To bypass the physical memory limit of the direct solver, the framework implements a dynamic dispatching system that routes massive topologies to a **Sparse Conjugate Gradient (CG)** solver.


As theoretically justified by Wu et al. {cite:p}`wu2016revisiting`, attempting to materialize dense matrices for high-dimensional randomized features is highly inefficient. Instead, the Conjugate Gradient method allows the framework to solve the linear system without ever constructing the $D \times D$ covariance matrix in memory.
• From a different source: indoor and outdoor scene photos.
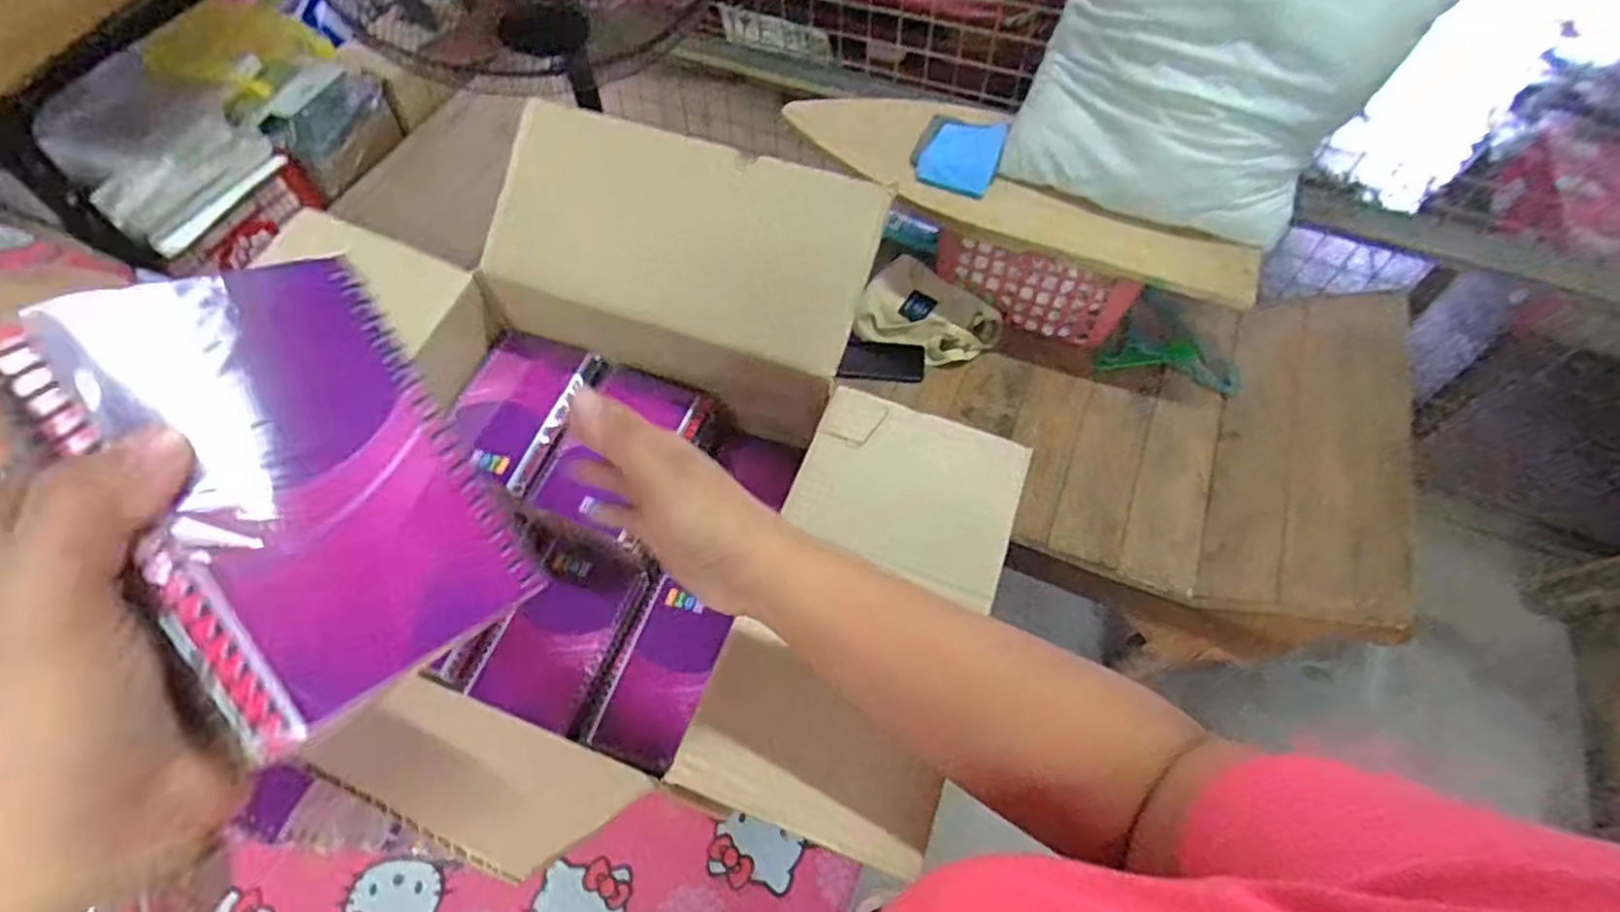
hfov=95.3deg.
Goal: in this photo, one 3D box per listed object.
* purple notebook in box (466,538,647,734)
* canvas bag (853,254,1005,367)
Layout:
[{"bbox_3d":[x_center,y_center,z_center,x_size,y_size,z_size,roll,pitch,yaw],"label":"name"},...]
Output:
[{"bbox_3d":[-0.190,0.132,0.561,0.096,0.020,0.129,16,69,19],"label":"purple notebook in box"},{"bbox_3d":[0.225,-0.254,1.320,0.236,0.073,0.144,17,61,11],"label":"canvas bag"}]

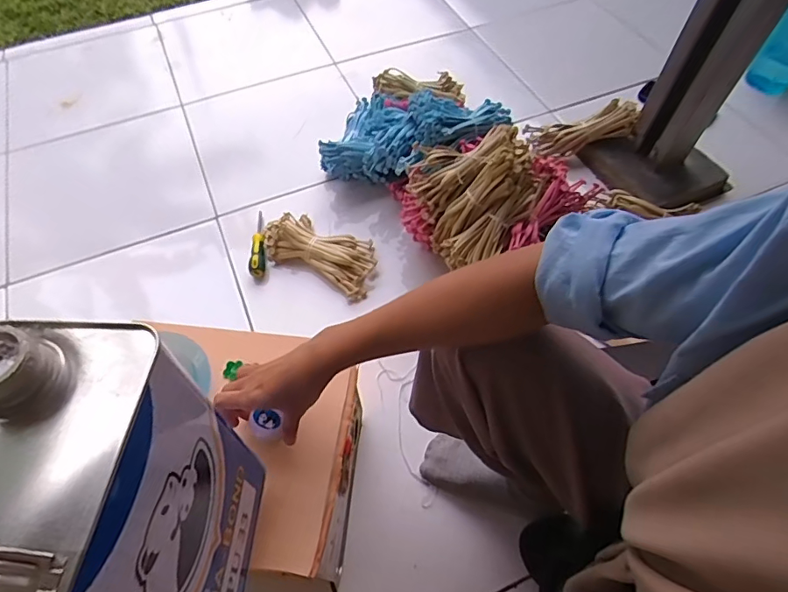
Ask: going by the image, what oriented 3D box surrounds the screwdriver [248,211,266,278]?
[{"bbox_3d":[-0.263,-0.101,0.941,0.028,0.025,0.152,-7,58,-4],"label":"screwdriver"}]

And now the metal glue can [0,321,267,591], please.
[{"bbox_3d":[-0.172,0.139,0.299,0.113,0.229,0.156,7,59,5],"label":"metal glue can"}]

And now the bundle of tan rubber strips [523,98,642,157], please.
[{"bbox_3d":[0.391,-0.350,1.018,0.212,0.075,0.059,-10,54,26],"label":"bundle of tan rubber strips"}]

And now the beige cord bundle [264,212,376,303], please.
[{"bbox_3d":[-0.138,-0.089,0.920,0.229,0.043,0.110,25,62,16],"label":"beige cord bundle"}]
The algorithm relies entirely on evaluating matrix-vector products. The exact closure $Av$ dynamically computes the product on the fly:

$$A_g v = \Phi_g^\top \Lambda_g^\top \Lambda_g (\Phi_g v) + T \cdot P v$$

By computing the inner product $(\Phi_g v)$ first, the framework collapses the dimensionality before multiplying by $\Phi_g^\top$. This strictly bounds the active memory allocation to $\mathcal{O}(T \times D)$ per group, allowing the system to resolve models with millions of features purely within the fast caches of the GPU.

---

## The Convergence Crisis and the Preconditioner Roadmap

While the Matrix-Free approach is mathematically elegant, utilizing a standard Conjugate Gradient on highly heterogeneous dictionaries is theoretically dangerous. As established by LeCun et al. regarding the conditioning of Hessian matrices {cite:p}`lecun1998efficient`, and confirmed in classical numerical analysis {cite:p}`golub1996matrix`, the convergence speed of the CG algorithm is strictly bound by the condition number of the matrix, $\kappa(A)$. If the matrix is ill-conditioned-an exceptionally common scenario when mixing continuous splines with discrete categorical bases-the convergence rate collapses.

**The Adaptive Jitter:**
To counter this vulnerability and guarantee strict determinism (Float64), the framework currently injects an adaptive Jitter directly into the evaluation of the $Av$ product:

$$\delta I = 10^{-6} \times T \times I$$

This acts as a microscopic, baseline Ridge regularization {cite:p}`hoerl1970ridge`. While this "numerical anvil" forcefully guarantees the positive-definiteness of the matrix and stabilizes the Krylov subspace, it fundamentally deviates from the purity of classic preconditioning methods.

**Update Roadmap (PCG):**
The mathematical implementation must evolve towards a Preconditioned Conjugate Gradient (PCG). The addition of a diagonal preconditioner (Jacobi)-which involves estimating and dividing by the diagonal of the implicit matrix-is an operation with a negligible memory cost of $\mathcal{O}(D)$. This theoretical upgrade will allow the removal of the massive Jitter while drastically dividing the number of iterations required to solve extreme systems ($D > 7500$), aligning the framework perfectly with the mathematical state-of-the-art for iterative solvers.